Present the listing as a Markdown table with the columns Position and Content, starting at the line that contains "Description" and ending after the line that contains "ปฏิเสธทั้งหมด". Number each line, and leave out blank lines and the pictures.

[Collected data]
________________

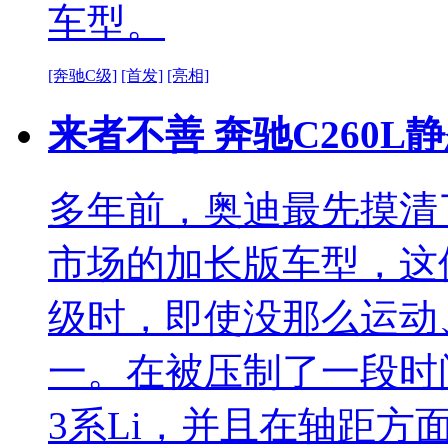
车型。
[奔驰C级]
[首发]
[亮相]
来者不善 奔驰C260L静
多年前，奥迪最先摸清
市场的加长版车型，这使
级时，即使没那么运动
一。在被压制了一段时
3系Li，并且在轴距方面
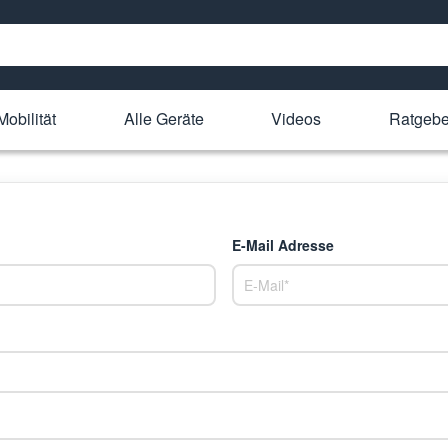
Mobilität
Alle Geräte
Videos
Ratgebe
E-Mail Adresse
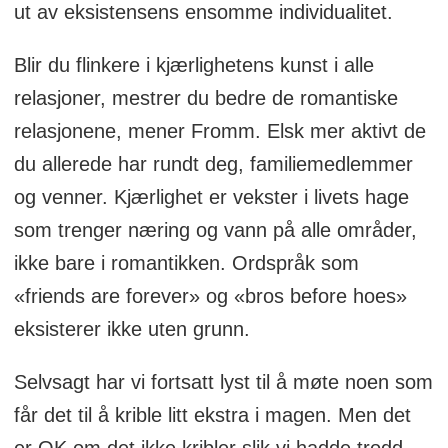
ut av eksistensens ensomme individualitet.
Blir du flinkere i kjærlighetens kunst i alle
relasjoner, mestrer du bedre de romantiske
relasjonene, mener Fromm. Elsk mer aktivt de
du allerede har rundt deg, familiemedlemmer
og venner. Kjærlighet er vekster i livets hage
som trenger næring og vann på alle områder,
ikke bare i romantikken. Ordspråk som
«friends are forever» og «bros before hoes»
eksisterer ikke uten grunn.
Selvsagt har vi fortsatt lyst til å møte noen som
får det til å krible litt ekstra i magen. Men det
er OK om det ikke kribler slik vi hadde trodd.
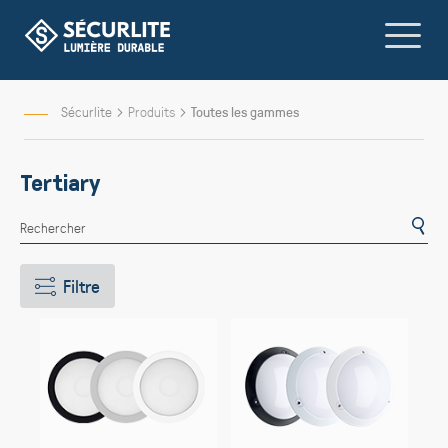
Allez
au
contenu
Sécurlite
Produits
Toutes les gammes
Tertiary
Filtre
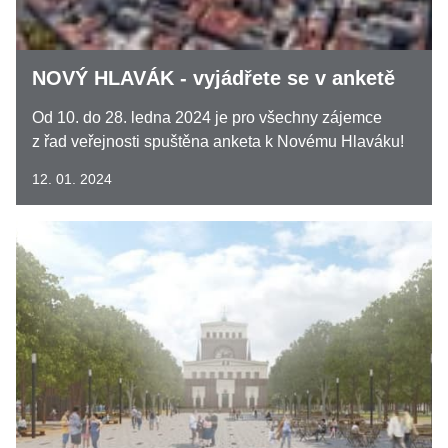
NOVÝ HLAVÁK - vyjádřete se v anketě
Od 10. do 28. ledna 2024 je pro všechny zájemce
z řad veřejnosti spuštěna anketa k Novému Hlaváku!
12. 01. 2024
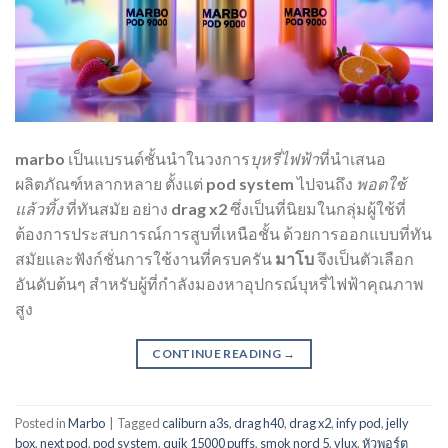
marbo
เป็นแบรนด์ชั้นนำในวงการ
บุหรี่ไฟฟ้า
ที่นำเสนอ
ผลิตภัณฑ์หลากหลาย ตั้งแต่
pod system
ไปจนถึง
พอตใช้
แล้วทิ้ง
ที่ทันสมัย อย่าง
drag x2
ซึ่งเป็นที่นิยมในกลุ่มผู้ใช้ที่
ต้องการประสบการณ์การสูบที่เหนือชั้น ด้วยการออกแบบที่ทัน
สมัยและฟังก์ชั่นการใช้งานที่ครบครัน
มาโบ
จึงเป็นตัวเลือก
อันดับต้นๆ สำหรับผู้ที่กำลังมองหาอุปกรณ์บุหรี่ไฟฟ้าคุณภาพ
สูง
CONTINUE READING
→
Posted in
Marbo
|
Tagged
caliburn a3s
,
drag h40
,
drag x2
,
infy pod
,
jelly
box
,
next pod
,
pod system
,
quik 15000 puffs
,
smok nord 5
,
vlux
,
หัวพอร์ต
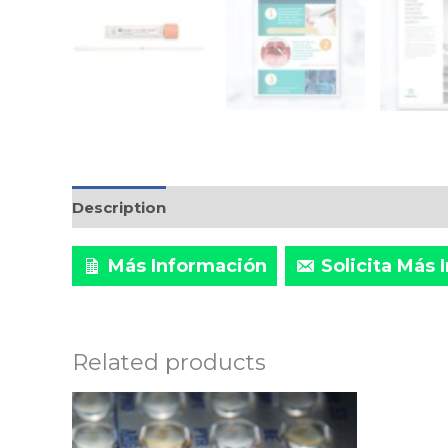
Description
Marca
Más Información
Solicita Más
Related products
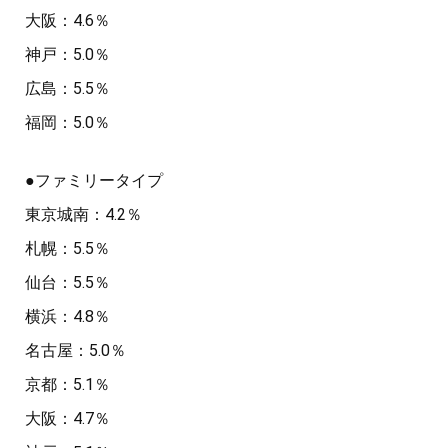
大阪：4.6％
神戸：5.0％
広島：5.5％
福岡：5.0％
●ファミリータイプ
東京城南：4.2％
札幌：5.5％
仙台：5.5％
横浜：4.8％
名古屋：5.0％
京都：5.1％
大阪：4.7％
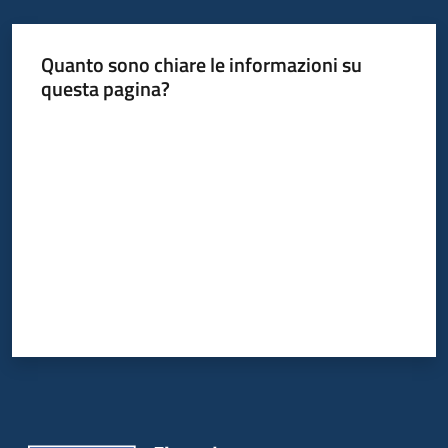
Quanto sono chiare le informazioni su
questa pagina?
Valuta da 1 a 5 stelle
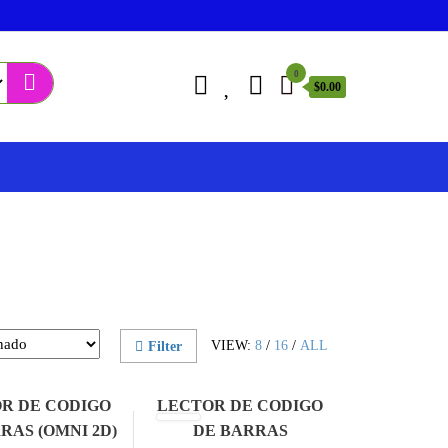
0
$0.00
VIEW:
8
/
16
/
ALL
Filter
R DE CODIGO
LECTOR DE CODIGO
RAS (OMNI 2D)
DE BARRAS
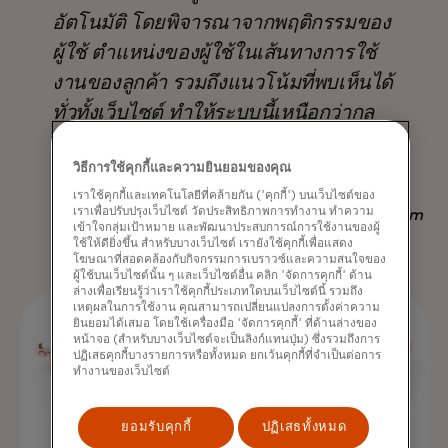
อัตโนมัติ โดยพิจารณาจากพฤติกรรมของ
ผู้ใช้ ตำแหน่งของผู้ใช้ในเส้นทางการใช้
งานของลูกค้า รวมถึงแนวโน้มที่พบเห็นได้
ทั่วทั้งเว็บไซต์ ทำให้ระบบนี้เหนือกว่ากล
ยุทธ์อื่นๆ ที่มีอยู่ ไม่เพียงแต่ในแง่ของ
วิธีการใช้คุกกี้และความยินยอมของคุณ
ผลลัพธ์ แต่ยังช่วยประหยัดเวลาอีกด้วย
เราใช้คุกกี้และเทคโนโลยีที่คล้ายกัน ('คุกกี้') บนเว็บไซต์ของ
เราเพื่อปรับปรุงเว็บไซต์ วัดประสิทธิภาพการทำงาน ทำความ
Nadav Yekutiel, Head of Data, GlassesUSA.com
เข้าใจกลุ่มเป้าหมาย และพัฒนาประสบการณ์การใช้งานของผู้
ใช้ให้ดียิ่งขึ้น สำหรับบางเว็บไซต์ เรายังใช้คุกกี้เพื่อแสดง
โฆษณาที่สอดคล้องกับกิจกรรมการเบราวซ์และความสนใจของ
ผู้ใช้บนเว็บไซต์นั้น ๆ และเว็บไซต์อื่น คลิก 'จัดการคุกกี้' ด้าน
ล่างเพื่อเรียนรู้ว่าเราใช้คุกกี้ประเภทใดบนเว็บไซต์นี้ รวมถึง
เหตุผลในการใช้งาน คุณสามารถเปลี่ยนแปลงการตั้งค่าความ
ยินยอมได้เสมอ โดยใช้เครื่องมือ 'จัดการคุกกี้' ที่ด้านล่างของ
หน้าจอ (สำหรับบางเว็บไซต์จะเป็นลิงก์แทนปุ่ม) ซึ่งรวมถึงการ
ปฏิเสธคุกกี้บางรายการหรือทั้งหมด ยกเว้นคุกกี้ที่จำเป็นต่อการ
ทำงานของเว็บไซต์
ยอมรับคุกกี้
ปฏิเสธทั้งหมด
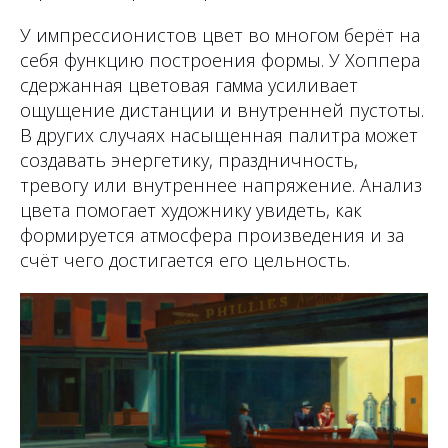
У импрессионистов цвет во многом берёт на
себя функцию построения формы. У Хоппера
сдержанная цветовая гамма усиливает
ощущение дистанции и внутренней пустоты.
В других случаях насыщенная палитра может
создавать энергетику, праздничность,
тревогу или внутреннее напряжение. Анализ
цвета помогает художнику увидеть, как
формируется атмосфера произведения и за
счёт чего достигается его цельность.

________________

*SOLUTION*.
| Position | Content |
|---|---|
| 1 | Description |
| 2 | Marca |
| 3 | Más Información |
| 4 | Solicita Más |
| 5 | Related products |
| 6 | 大阪：4.6％ |
| 7 | 神戸：5.0％ |
| 8 | 広島：5.5％ |
| 9 | 福岡：5.0％ |
| 10 | ●ファミリータイプ |
| 11 | 東京城南：4.2％ |
| 12 | 札幌：5.5％ |
| 13 | 仙台：5.5％ |
| 14 | 横浜：4.8％ |
| 15 | 名古屋：5.0％ |
| 16 | 京都：5.1％ |
| 17 | 大阪：4.7％ |
| 18 | Quanto sono chiare le informazioni su |
| 19 | questa pagina? |
| 20 | Valuta da 1 a 5 stelle |
| 21 | 0 |
| 22 | $0.00 |
| 23 | VIEW: |
| 24 | 8 |
| 25 | / |
| 26 | 16 |
| 27 | / |
| 28 | ALL |
| 29 | Filter |
| 30 | R DE CODIGO |
| 31 | LECTOR DE CODIGO |
| 32 | RAS (OMNI 2D) |
| 33 | DE BARRAS |
| 34 | อัตโนมัติ โดยพิจารณาจากพฤติกรรมของ |
| 35 | ผู้ใช้ ตำแหน่งของผู้ใช้ในเส้นทางการใช้ |
| 36 | งานของลูกค้า รวมถึงแนวโน้มที่พบเห็นได้ |
| 37 | ทั่วทั้งเว็บไซต์ ทำให้ระบบนี้เหนือกว่ากล |
| 38 | ยุทธ์อื่นๆ ที่มีอยู่ ไม่เพียงแต่ในแง่ของ |
| 39 | วิธีการใช้คุกกี้และความยินยอมของคุณ |
| 40 | ผลลัพธ์ แต่ยังช่วยประหยัดเวลาอีกด้วย |
| 41 | เราใช้คุกกี้และเทคโนโลยีที่คล้ายกัน ('คุกกี้') บนเว็บไซต์ของ |
| 42 | เราเพื่อปรับปรุงเว็บไซต์ วัดประสิทธิภาพการทำงาน ทำความ |
| 43 | Nadav Yekutiel, Head of Data, GlassesUSA.com |
| 44 | เข้าใจกลุ่มเป้าหมาย และพัฒนาประสบการณ์การใช้งานของผู้ |
| 45 | ใช้ให้ดียิ่งขึ้น สำหรับบางเว็บไซต์ เรายังใช้คุกกี้เพื่อแสดง |
| 46 | โฆษณาที่สอดคล้องกับกิจกรรมการเบราวซ์และความสนใจของ |
| 47 | ผู้ใช้บนเว็บไซต์นั้น ๆ และเว็บไซต์อื่น คลิก 'จัดการคุกกี้' ด้าน |
| 48 | ล่างเพื่อเรียนรู้ว่าเราใช้คุกกี้ประเภทใดบนเว็บไซต์นี้ รวมถึง |
| 49 | เหตุผลในการใช้งาน คุณสามารถเปลี่ยนแปลงการตั้งค่าความ |
| 50 | ยินยอมได้เสมอ โดยใช้เครื่องมือ 'จัดการคุกกี้' ที่ด้านล่างของ |
| 51 | หน้าจอ (สำหรับบางเว็บไซต์จะเป็นลิงก์แทนปุ่ม) ซึ่งรวมถึงการ |
| 52 | ปฏิเสธคุกกี้บางรายการหรือทั้งหมด ยกเว้นคุกกี้ที่จำเป็นต่อการ |
| 53 | ทำงานของเว็บไซต์ |
| 54 | ยอมรับคุกกี้ |
| 55 | ปฏิเสธทั้งหมด |